DebateLabKIT/Llama-3.1-Argunaut-1-8B-SFT
DebateLabKIT/Llama-3.1-Argunaut-1-8B-SFT is an 8 billion parameter instruction-tuned language model, fine-tuned from Meta's Llama-3.1-8B-Instruct. This model specializes in understanding and generating Argdown syntax for argument mapping and reconstruction, demonstrating significantly improved performance on Argdown-specific benchmarks compared to its base model. It is optimized for tasks requiring structured argumentation and logical inference, making it suitable for applications in debate analysis and critical thinking.
Loading preview...
Model Overview
DebateLabKIT/Llama-3.1-Argunaut-1-8B-SFT is an 8 billion parameter language model, fine-tuned from Meta's Llama-3.1-8B-Instruct. This model has been specifically trained using TRL to excel in tasks related to structured argumentation, particularly with Argdown syntax. It demonstrates a strong ability to process and generate argument maps and reconstruct arguments into premise-conclusion structures.
Key Capabilities
- Argdown Syntax Proficiency: Achieves a pass@1 score of 98.9% and a graph similarity of 65.5% on the Argdown Bench, significantly outperforming the base Llama-3.1-8B-Instruct model.

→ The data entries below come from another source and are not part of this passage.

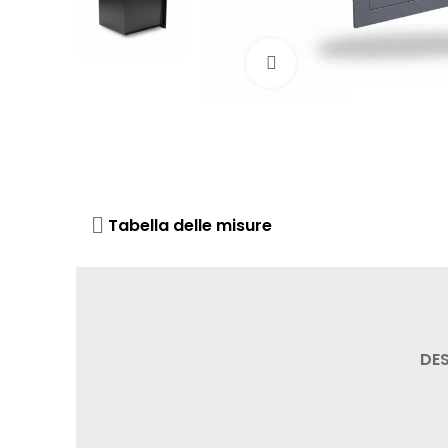
Click to enlarge
Tabella delle misure
DE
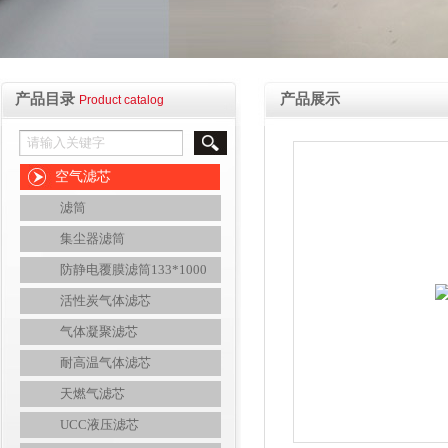
产品目录
产品展示
Product catalog
空气滤芯
滤筒
集尘器滤筒
防静电覆膜滤筒133*1000
活性炭气体滤芯
气体凝聚滤芯
耐高温气体滤芯
天燃气滤芯
UCC液压滤芯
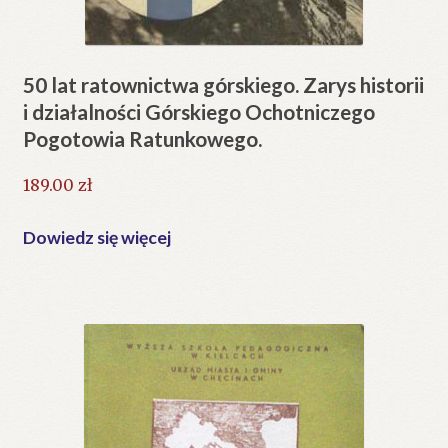
50 lat ratownictwa górskiego. Zarys historii
i działalności Górskiego Ochotniczego
Pogotowia Ratunkowego.
189.00
zł
Dowiedz się więcej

- Argument Mapping: Can convert natural language text into structured Argdown argument maps, identifying premises and conclusions.
- Argument Reconstruction: Capable of reconstructing arguments into standard premise-conclusion structures, although some examples show challenges with complex inference rules.
Training Details
The model was fine-tuned with SFT on 1 million examples for 1 epoch, utilizing a context length of 8196 tokens and packing. The training dataset mixture included DebateLabKIT/deepa2-conversations (25% examples, 49% tokens), DebateLabKIT/deep-argmap-conversations (25% examples, 18% tokens), and allenai/tulu-3-sft-mixture (50% examples, 33% tokens). Training was performed on 2 x H100 GPUs.
Performance Notes
While excelling in Argdown-specific tasks, the model shows some decline in general reasoning benchmarks like MMLU pro, MATH, and BBH compared to its base model, indicating a specialization towards its fine-tuning objective. Users should consider this trade-off for general-purpose applications.